Tenía un nudo en el estómago a causa de la aterradora sensación de que había llegado su momento. Alguien andaba buscando venganza y había llegado su turno.

Tal como había presentido, no tardó mucho en oír unos golpecitos tenues que quebraron el silencio, como si alguien tratase de abrir la ventana. Parecía claro que empuñaba un palo. La madera cedió. Unos dedos enguantados intentaban abrirse paso a tientas a la escasa luz. Quitaron el pestillo de la segunda ventana.

Al momento apareció una pierna y luego, otra. Alguien alto, corpulento y vestido de negro se deslizó dentro a través de la ventana y fue a parar al suelo de la sala de estar, a pocos metros de donde él estaba. El intruso llevaba calado en la cabeza un pasamontañas de lana negro con orificios para los ojos.

Hugo se apretó contra la pared cuanto pudo, esperando que el asaltante siguiera hacia el interior sin advertir su presencia.

La suite estaba en una de las esquinas del hotel y era de forma circular. Se hallaban en la sala de estar, y el intruso podía optar entre ir a la izquierda y acceder al dormitorio, o dirigirse a la derecha y entrar en una salita. El enmascarado permaneció quieto unos segundos, tan cerca de él que casi podía oír su agitada respiración.

La oscuridad era absoluta. Rezó en silencio para que no lo delatara el olor. Seguramente apestaba a whisky y a tabaco. El hombre se volvió, y por unos terroríficos segundos, Hugo tuvo la certeza de que había descubierto su escondite. De repente, el otro se deslizó hacia la puerta del dormitorio y desapareció en la oscuridad.
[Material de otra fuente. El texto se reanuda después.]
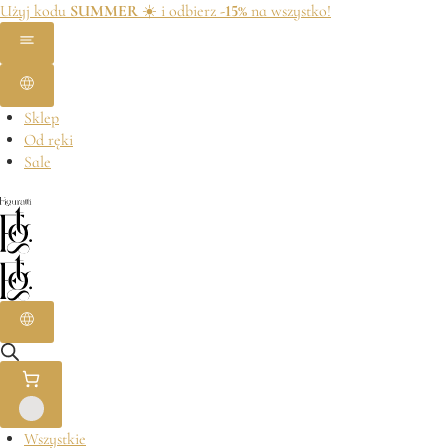
Użyj kodu
SUMMER
☀️ i odbierz
-15%
na wszystko!
Sklep
Od ręki
Sale
Wszystkie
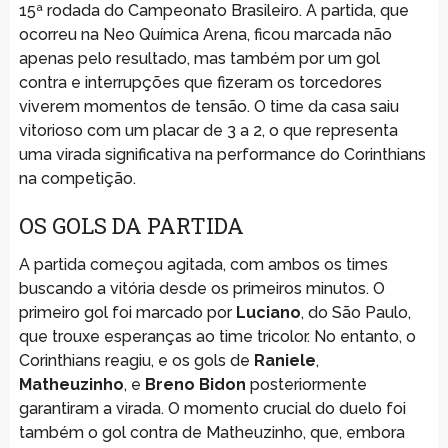
15ª rodada do Campeonato Brasileiro. A partida, que
ocorreu na Neo Química Arena, ficou marcada não
apenas pelo resultado, mas também por um gol
contra e interrupções que fizeram os torcedores
viverem momentos de tensão. O time da casa saiu
vitorioso com um placar de 3 a 2, o que representa
uma virada significativa na performance do Corinthians
na competição.
OS GOLS DA PARTIDA
A partida começou agitada, com ambos os times
buscando a vitória desde os primeiros minutos. O
primeiro gol foi marcado por
Luciano
, do São Paulo,
que trouxe esperanças ao time tricolor. No entanto, o
Corinthians reagiu, e os gols de
Raniele
,
Matheuzinho
, e
Breno Bidon
posteriormente
garantiram a virada. O momento crucial do duelo foi
também o gol contra de Matheuzinho, que, embora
Retrocedió sigilosamente con los ojos clavados en el dormitorio. A su espalda no había más que la salita, la entrada y la puerta que daba al pasillo del hotel. Aún tenía la posibilidad de escapar. Tratar de reducir al corpulento asaltante se le antojaba imposible. No tenía la menor posibilidad. Pensamientos de todo tipo se agolpaban en su cabeza, había perdido la noción del tiempo, ni siquiera podía calcular cuántos segundos habían pasado.

Justo en el momento en que estaba sopesando aprovechar la ocasión y lanzarse hacia la puerta, sintió que alguien lo agarraba de la muñeca. El pie de la lámpara cayó al suelo y se hizo añicos. Gritó, pero fue un grito sordo. Como si intuyera que no valía la pena.